Das Lied des Achill by Miller Madeline

Das Lied des Achill by Miller Madeline

Autor:Miller, Madeline [Miller, Madeline]
Die sprache: deu
Format: epub
Tags: Belletristik
Herausgeber: Piper ebooks
veröffentlicht: 2011-11-08T23:00:00+00:00


Siebzehntes Kapitel

Zuerst ging es nach Aulis, jene wie ein Finger ins Meer hinausgestreckte Landzunge, an der sich, wie es Agamemnon wollte, die gesamten Streitkräfte versammeln sollten, vielleicht zum machtvollen Zeichen der Entschlossenheit des erzürnten Griechenlands.

Nach fünftägiger Reise durch das raue Gewässer vor der Küste Euböas tauchte das Zwischenziel vor uns auf, so plötzlich, als hätte sich ein Vorhang geöffnet.

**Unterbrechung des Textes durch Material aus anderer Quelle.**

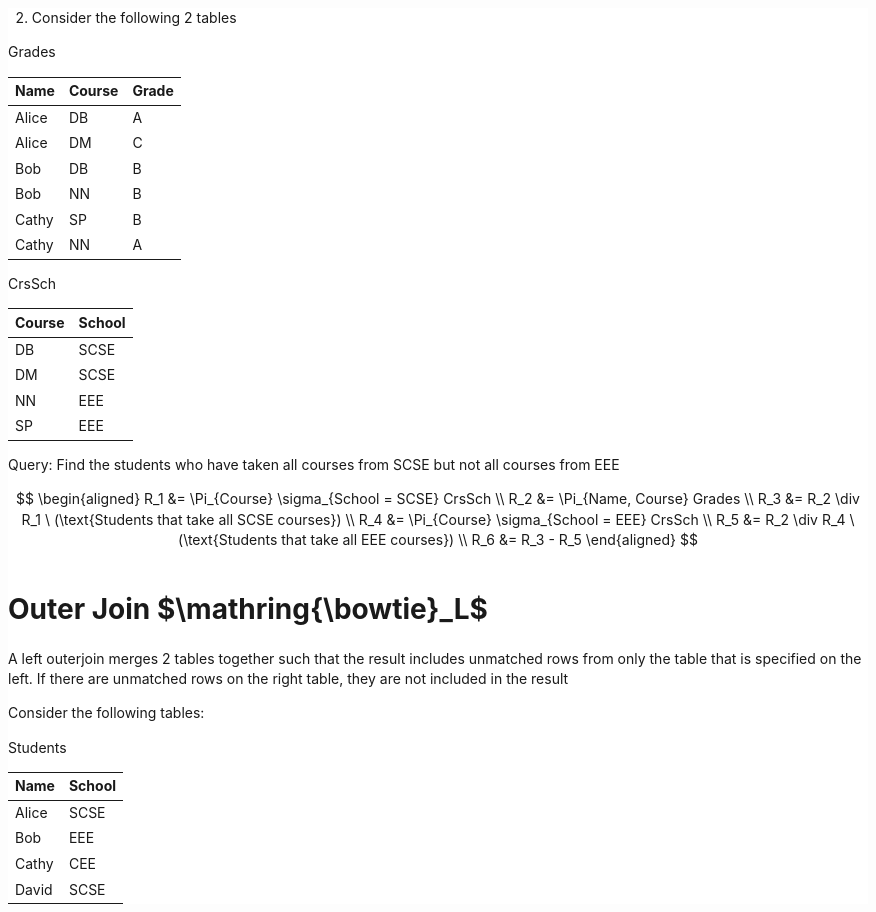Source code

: 2. Consider the following 2 tables

Grades

| Name  | Course | Grade |
| ----- | ------ | ----- |
| Alice | DB     | A     |
| Alice | DM     | C     |
| Bob   | DB     | B     |
| Bob   | NN     | B     |
| Cathy | SP     | B     |
| Cathy | NN     | A     |

CrsSch

| Course | School |
| ------ | ------ |
| DB     | SCSE   |
| DM     | SCSE   |
| NN     | EEE    |
| SP     | EEE    |

Query: Find the students who have taken all courses from SCSE but not all courses from EEE 

$$
\begin{aligned}
R_1 &= \Pi_{Course} \sigma_{School = SCSE} CrsSch \\
R_2 &= \Pi_{Name, Course} Grades \\
R_3 &= R_2 \div R_1 \ (\text{Students that take all SCSE courses}) \\
R_4 &= \Pi_{Course} \sigma_{School = EEE} CrsSch \\
R_5 &= R_2 \div R_4 \ (\text{Students that take all EEE courses}) \\
R_6 &= R_3 - R_5
\end{aligned}
$$

# Outer Join $\mathring{\bowtie}_L$

A left outerjoin merges 2 tables together such that the result includes unmatched rows from only the table that is specified on the left. If there are unmatched rows on the right table, they are not included in the result

Consider the following tables:

Students

| Name  | School |
| ----- | ------ |
| Alice | SCSE   |
| Bob   | EEE    |
| Cathy | CEE    |
| David | SCSE   |
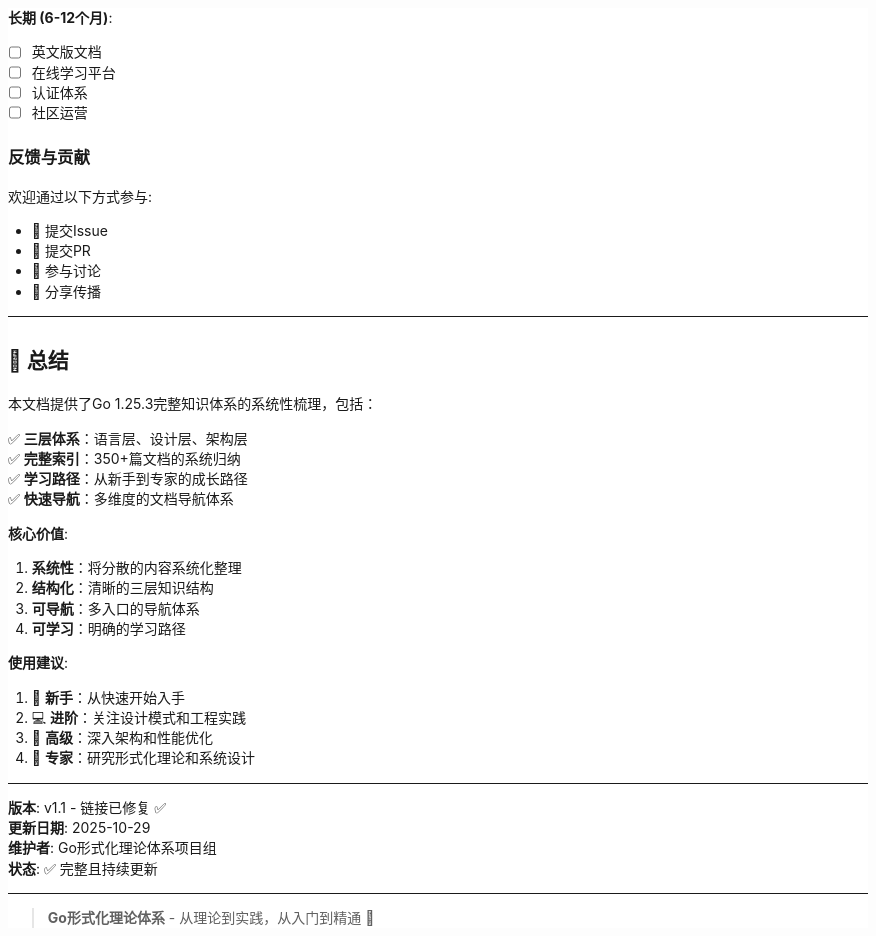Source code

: **长期 (6-12个月)**:

- [ ] 英文版文档
- [ ] 在线学习平台
- [ ] 认证体系
- [ ] 社区运营

### 反馈与贡献

欢迎通过以下方式参与:

- 📝 提交Issue
- 🔧 提交PR
- 💬 参与讨论
- 📢 分享传播

---

## 📝 总结

本文档提供了Go 1.25.3完整知识体系的系统性梳理，包括：

✅ **三层体系**：语言层、设计层、架构层  
✅ **完整索引**：350+篇文档的系统归纳  
✅ **学习路径**：从新手到专家的成长路径  
✅ **快速导航**：多维度的文档导航体系

**核心价值**:

1. **系统性**：将分散的内容系统化整理
2. **结构化**：清晰的三层知识结构
3. **可导航**：多入口的导航体系
4. **可学习**：明确的学习路径

**使用建议**:

1. 📖 **新手**：从快速开始入手
2. 💻 **进阶**：关注设计模式和工程实践
3. 🚀 **高级**：深入架构和性能优化
4. 🎯 **专家**：研究形式化理论和系统设计

---

**版本**: v1.1 - 链接已修复 ✅  
**更新日期**: 2025-10-29  
**维护者**: Go形式化理论体系项目组  
**状态**: ✅ 完整且持续更新

---

> **Go形式化理论体系** - 从理论到实践，从入门到精通 🚀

Unzählige Schiffe in allen Größen, Farben und Formen lagen vor Anker, Tausende und Abertausende von Männern bevölkerten den Strand. Die Zeltstadt im Hintergrund erstreckte sich bis zum Horizont. Über den Pavillons der Könige wehten bunte Fahnen. Unsere Männer legten sich in die Riemen und steuerten auf jene letzte Stelle am überfüllten Ufer zu, die gerade groß genug war für unsere fünfzig Boote.

Hörner erschallten, als sie vor Anker gegangen waren. Die Myrmidonen wateten durchs Wasser zum Strand, zweitausendfünfhundert Männer in weißen, fliegenden Gewändern, die auf ein Zeichen hin wie aus einer Kehle den Namen des Prinzen riefen. Achill! Alle, die schon dort waren, Männer aus Sparta, Argos und Mykene, reckten die Köpfe. Die Nachricht verbreitete sich wie ein Lauffeuer. Achill ist gekommen.

Als unsere Männer die Lauframpe senkten, sahen wir sie kommen: Fürsten und deren Waffenträger. Ich konnte die einzelnen Gesichter nicht erkennen, wohl aber ihre Banner: das gelbe von Odysseus, das blaue von Diomedes und schließlich das hellste und größte, auf dem ein purpurroter Löwe abgebildet war, das Symbol von Agamemnon und Mykene.

Achill warf mir einen Blick zu und holte tief Luft. Die Verabschiedung in Phthia war nichts im Vergleich zu diesem Empfang. Ich sah, wie er seine Schultern straffte. Seine grünen Augen blitzten. Er bestieg die Lauframpe und blieb auf der höchsten Stufe stehen. Die Myrmidonen verstummten. Mitstreiter aus anderen Verbänden hatten sich zu ihnen gesellt. Ein breitschultriger Schiffsführer legte die Hände zu einem Trichter vor den Mund und rief: »Prinz Achill, Sohn des Königs Peleus und der Göttin Thetis. Aristos Achaion!«

Wie zur Antwort riss die Wolkendecke auf. Gleißende Sonnenstrahlen fielen auf Achill und verwandelten seine hellen Haare in goldenes Feuer. Er wirkte mit einem Mal größer und stattlicher. Sein Gewand, zerknittert von der Reise, schien sich zu glätten und leuchtete so weiß und rein wie ein Segel.

Jubelstürme erfüllten die Luft. Thetis, dachte ich. Es konnte nicht anders sein. Sie ließ ihren Sohn in seiner Göttlichkeit und seinem Ruhm erstrahlen.

Ich sah, wie ein Lächeln seine Mundwinkel umspielte, er genoss es. Später erzählte er mir, dass er von diesem Empfang überrascht worden sei. Doch er stellte ihn nicht in Frage. Es schien, dass er ihn im Nachhinein als durchaus angemessen erachtete.

Die Menge öffnete ihm eine Gasse hin zu den versammelten Fürsten. Jeder ankommende Prinz hatte sich vor ihnen und dem neuen Oberbefehlshaber zu melden. Nun war Achill an der Reihe. Er verließ das Schiff, passierte das Spalier rempelnder Männer und blieb drei oder vier Schritte vor den Königen stehen. Ich hielt Abstand.

Agamemnon wartete auf uns. Seine Nase war scharf und gebogen wie ein Adlerschnabel, die Augen glitzerten hellwach und gierig. Mit seiner breiten Brust und den stämmigen Beinen wirkte er überaus kraftvoll, aber auch abgekämpft.